▸ TRAVAIL À FAIRE
1: Recopiez le passage de la critique de « Voyage à Tokyo » qui commence par « Autre problème formidablement » et se poursuit jusqu'à « au-delà de l'artifice. ».
2: D'après la critique de « Voyage à Tokyo », les affirmations suivantes sont-elles exactes ? Répondez par oui ou par non en citant les mots du texte qui le justifient : (a) La mise en scène de Dorian Rossel a recours à la vidéo. (b) La musique du spectacle est jouée en direct. (c) Il est plus facile d'adapter sur scène un grand classique du cinéma qu'un film sans réputation.
== EXTRAIT DU DOCUMENT ==
Comédie dramatique d'après le film éponyme de Yasujiro Ozu, mise en scène Dorian Rossel, avec Rodolphe Dekowski, Xavier Fernandez-Cavada, Delphine Lanza, Yoshi Oïda, Fiona Sanmartin et Elodie Weber.

Depuis quelques années, l'idée de transformer des films en pièces de théâtre n'a cessé de gagner du terrain. En général, le résultat est inversement proportionnel à l'intérêt des œuvres et l'on constate qu'il est plus difficile de réussir à adapter sur scène un grand classique du septième art qu'un film sans réputation.

C'est donc avec une évidente appréhension qu'on s'apprête à voir porter à la scène "Voyage à Tokyo", l'un des chefs d'oeuvre du cinéma nippon et sans doute le plus emblématique des films de Yasujiro Ozu.

On peut même penser que ceux qui connaissent son style si particulier, composé de plans fixes souvent filmés à hauteur du sol, vont trouver le défi insurmontable. Ils seront donc plus agréablement surpris par la copie fournie par Dorian Rossel qui s'est sorti admirablement du piège zen tendu par Ozu avec cette histoire de parents campagnards qui viennent visiter leurs enfants à Tokyo.

D'abord, on soulignera un grand plus : il n'utilise jamais de vidéo et reste très proche de la structure narrative d'Ozu et de son scénariste complice Kogo Noda. Dans ce cinéma très formel, on parle finalement très peu, mais les dialogues sont d'une grande qualité d'écriture qui leur permet de passer la rampe et d'être utilisés sans l'image.

Ici, Dorian Rossel a astucieusement remplacé les célèbres plans d'Ozu par des bruitages ou par l'utilisation de la musique jouée en direct par Alex Muller Ramirez et Immanuel de Souza.

Autre problème formidablement résolue par Dorian Rossel : celui concernant les acteurs et leur jeu. Si l'on connaît le cinéma d'Ozu, on n'ignore pas qu'il utilise les meilleurs de son pays, avec à leur tête Chisahu Ryu, son quasi-double, et qu'il lui faut des dizaines de prises pour lui faire atteindre ce naturel qu'il cherche au-delà de l'artifice.
===
== ENREGISTREMENTS CONSERVÉS ==
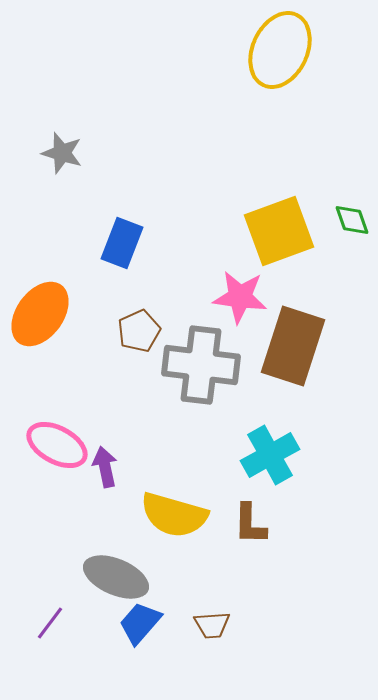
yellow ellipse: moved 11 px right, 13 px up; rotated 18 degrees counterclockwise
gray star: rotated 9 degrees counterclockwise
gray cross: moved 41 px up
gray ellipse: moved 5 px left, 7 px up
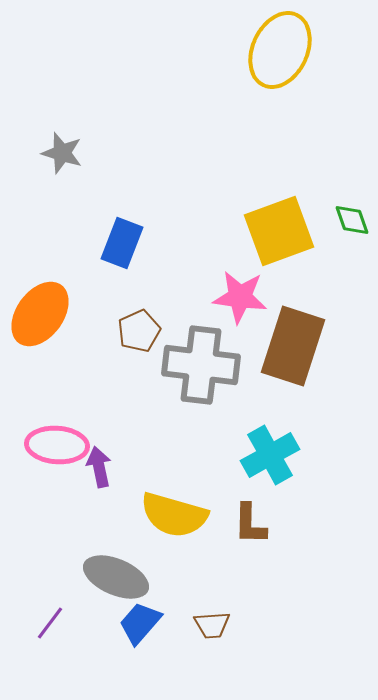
pink ellipse: rotated 24 degrees counterclockwise
purple arrow: moved 6 px left
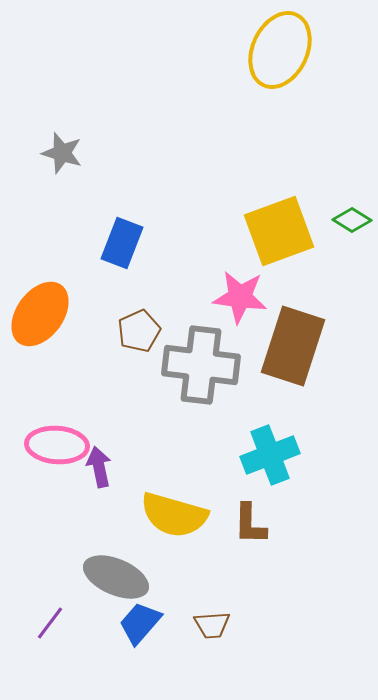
green diamond: rotated 39 degrees counterclockwise
cyan cross: rotated 8 degrees clockwise
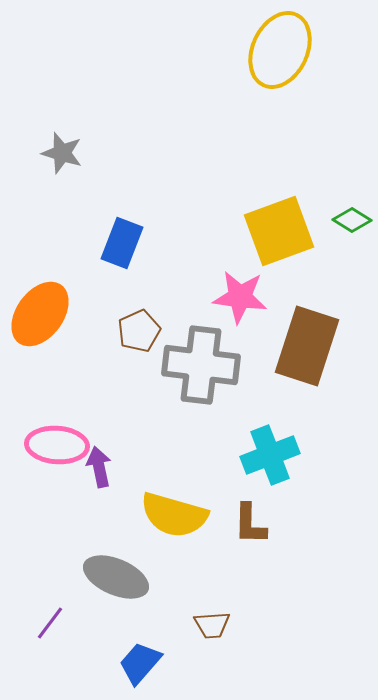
brown rectangle: moved 14 px right
blue trapezoid: moved 40 px down
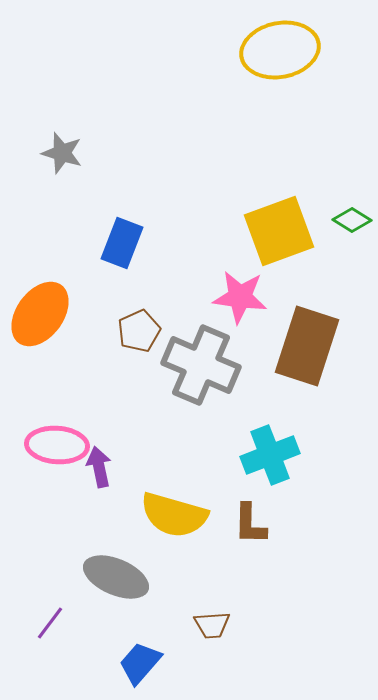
yellow ellipse: rotated 54 degrees clockwise
gray cross: rotated 16 degrees clockwise
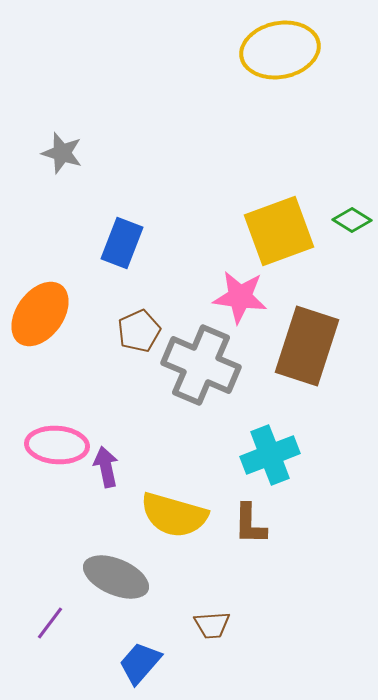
purple arrow: moved 7 px right
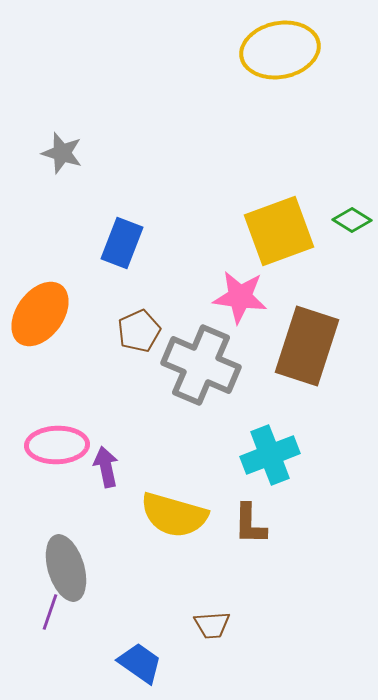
pink ellipse: rotated 6 degrees counterclockwise
gray ellipse: moved 50 px left, 9 px up; rotated 50 degrees clockwise
purple line: moved 11 px up; rotated 18 degrees counterclockwise
blue trapezoid: rotated 84 degrees clockwise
===
▸ CORRIGÉ
1:
Autre problème formidablement résolue par Dorian Rossel : celui concernant les acteurs et leur jeu. Si l'on connaît le cinéma d'Ozu, on n'ignore pas qu'il utilise les meilleurs de son pays, avec à leur tête Chisahu Ryu, son quasi-double, et qu'il lui faut des dizaines de prises pour lui faire atteindre ce naturel qu'il cherche au-delà de l'artifice.

2:
(a) Non : « il n'utilise jamais de vidéo ».
(b) Oui : « l'utilisation de la musique jouée en direct par Alex Muller Ramirez et Immanuel de Souza ».
(c) Non : « il est plus difficile de réussir à adapter sur scène un grand classique du septième art qu'un film sans réputation ».